Height (standardized: -0.61 log-odds)
Spring season (-0.52 log-odds, after controlling for O2)

Note: Spring appears negative because spring expeditions use oxygen more often. Once we control for oxygen, the direct season effect is slightly negative.

These effects are on the log-odds scale. To interpret magnitude, exponentiate: exp(2) ≈ 7.4x increase in odds for a 1-unit change in the predictor.

What I Learned

A few takeaways from Bayesian modeling:

Hierarchy matters. Adding peak random effects substantially improved fit. The data has structure; the model should respect it.
Oxygen is robust. The effect is large, positive, and stable across all model specifications. Whatever else changes, O2 helps.
Partial pooling works. Small-sample peaks get reasonable estimates via shrinkage. This is better than trusting raw rates or ignoring peak identity entirely.
Survival analysis adds perspective. Time-to-event modeling reveals patterns that binary outcomes miss.
Bayesian workflow scales. With brms and Stan, these models are easy to specify and diagnose. The computational cost is manageable.

Limitations

A few important caveats:

These are associations, not causal effects. The hierarchical models show that oxygen is associated with success conditional on peak effects, but this isn't causal identification.
Unmeasured climber skill remains a concern. The models control for team composition but not individual climber ability or experience.
Hierarchical structure helps but doesn't solve confounding. Peak random effects capture peak-level variation but don't address expedition-level confounders.
Temporal scope is limited. The 2020-2024 data may not generalize to earlier periods when climbing technology and practices differed.

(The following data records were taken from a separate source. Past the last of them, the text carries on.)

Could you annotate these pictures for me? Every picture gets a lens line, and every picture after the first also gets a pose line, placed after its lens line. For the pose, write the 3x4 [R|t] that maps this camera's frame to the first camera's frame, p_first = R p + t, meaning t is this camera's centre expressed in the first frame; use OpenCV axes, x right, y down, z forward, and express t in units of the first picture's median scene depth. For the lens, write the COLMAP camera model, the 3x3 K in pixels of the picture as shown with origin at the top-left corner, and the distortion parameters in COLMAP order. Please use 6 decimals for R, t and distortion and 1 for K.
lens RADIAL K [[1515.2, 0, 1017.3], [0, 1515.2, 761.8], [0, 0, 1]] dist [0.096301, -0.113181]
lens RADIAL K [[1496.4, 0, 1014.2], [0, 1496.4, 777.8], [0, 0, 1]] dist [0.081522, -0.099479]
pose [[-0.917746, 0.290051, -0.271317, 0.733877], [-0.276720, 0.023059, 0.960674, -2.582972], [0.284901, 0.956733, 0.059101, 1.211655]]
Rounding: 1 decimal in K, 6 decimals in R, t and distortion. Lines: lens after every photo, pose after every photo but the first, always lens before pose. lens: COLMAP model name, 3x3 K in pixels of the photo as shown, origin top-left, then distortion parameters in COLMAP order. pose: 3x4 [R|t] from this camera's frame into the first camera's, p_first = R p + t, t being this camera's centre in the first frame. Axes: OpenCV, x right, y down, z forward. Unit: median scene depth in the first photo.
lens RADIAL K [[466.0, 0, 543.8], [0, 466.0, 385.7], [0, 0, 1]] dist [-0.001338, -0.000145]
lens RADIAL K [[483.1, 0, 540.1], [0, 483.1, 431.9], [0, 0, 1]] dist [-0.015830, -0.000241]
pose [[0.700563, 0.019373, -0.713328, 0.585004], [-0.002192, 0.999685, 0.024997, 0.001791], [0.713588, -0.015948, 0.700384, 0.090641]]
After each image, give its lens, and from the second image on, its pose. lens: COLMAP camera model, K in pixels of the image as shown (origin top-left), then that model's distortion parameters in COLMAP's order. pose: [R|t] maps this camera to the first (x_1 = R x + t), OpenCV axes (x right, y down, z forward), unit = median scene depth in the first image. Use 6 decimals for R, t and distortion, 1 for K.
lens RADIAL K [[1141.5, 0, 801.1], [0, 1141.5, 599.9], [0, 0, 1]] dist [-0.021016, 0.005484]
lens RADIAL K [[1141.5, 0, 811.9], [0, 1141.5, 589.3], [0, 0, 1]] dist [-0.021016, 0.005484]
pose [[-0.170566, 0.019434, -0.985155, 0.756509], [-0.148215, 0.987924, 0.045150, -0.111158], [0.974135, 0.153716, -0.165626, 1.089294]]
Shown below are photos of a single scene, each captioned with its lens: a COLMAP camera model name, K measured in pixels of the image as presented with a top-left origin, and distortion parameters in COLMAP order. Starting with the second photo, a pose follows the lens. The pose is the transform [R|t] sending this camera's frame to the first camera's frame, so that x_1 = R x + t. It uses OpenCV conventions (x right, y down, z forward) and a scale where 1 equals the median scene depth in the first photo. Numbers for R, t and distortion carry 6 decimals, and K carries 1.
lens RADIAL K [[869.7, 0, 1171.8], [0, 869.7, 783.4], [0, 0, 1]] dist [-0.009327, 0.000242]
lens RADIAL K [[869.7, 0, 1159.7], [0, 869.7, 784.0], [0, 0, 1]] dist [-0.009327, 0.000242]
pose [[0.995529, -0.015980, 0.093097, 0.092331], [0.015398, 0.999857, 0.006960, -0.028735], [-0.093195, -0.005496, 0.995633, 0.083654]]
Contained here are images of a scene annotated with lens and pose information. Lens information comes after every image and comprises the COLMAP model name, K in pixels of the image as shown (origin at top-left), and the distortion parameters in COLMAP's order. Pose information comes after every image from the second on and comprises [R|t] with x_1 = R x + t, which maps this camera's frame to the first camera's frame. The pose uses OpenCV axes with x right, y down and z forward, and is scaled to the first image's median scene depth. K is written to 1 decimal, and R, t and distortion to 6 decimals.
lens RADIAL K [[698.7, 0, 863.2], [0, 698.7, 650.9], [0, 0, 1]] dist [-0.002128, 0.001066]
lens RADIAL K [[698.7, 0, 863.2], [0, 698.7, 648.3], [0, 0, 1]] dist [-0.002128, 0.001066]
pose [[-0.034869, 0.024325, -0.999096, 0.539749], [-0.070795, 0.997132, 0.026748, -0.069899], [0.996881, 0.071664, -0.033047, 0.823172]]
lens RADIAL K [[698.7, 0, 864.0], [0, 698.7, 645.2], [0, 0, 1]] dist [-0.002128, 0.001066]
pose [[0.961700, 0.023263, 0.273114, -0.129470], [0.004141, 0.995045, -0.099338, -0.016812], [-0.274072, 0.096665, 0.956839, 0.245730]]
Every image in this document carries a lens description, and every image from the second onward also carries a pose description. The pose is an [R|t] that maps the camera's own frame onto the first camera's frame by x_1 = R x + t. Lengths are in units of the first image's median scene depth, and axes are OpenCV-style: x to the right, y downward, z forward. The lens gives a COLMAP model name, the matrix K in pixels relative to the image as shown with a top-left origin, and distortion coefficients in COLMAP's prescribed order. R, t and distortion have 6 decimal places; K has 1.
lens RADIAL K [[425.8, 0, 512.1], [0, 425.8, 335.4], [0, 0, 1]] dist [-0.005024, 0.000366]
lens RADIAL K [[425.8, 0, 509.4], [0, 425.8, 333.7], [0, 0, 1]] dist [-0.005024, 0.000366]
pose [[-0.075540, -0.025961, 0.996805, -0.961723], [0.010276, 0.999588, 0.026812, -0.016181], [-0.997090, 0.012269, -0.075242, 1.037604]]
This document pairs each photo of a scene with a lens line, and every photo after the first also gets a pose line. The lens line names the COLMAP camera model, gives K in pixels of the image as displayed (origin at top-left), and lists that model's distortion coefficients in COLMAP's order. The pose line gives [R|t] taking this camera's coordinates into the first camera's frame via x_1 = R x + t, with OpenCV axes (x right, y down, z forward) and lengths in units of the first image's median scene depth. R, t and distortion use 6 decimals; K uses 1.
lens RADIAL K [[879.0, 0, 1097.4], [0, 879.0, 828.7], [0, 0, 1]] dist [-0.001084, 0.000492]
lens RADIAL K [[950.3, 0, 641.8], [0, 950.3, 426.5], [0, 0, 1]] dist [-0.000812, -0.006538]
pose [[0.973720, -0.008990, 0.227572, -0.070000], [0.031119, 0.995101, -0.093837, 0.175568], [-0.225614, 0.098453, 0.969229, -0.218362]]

The causal inference post addresses some of these limitations with propensity scores and sensitivity analysis.

What's Next

The models so far show association. Oxygen use is correlated with success, but is that causal? The next post explores this with Probabilistic Graphical Models—DAGs, Bayesian networks, and structural equation models with latent variables.

Code

The analysis used R with brms, bayesplot, and tidybayes. Key model specification:

model2 <- brm(
  success ~ height_z + o2 + log_members_z + staff_ratio_z +
            death_zone + spring + hired + (1 | peak_id),
  data = model_data,
  family = bernoulli(link = "logit"),
  prior = c(
    prior(normal(0, 2.5), class = "Intercept"),
    prior(normal(0, 2.5), class = "b"),
    prior(exponential(1), class = "sd")
  ),
  chains = 4,
  iter = 2000,
  seed = 42
)

The (1 | peak_id) syntax adds random intercepts for each peak. The priors are weakly informative—they allow the data to dominate while preventing extreme estimates.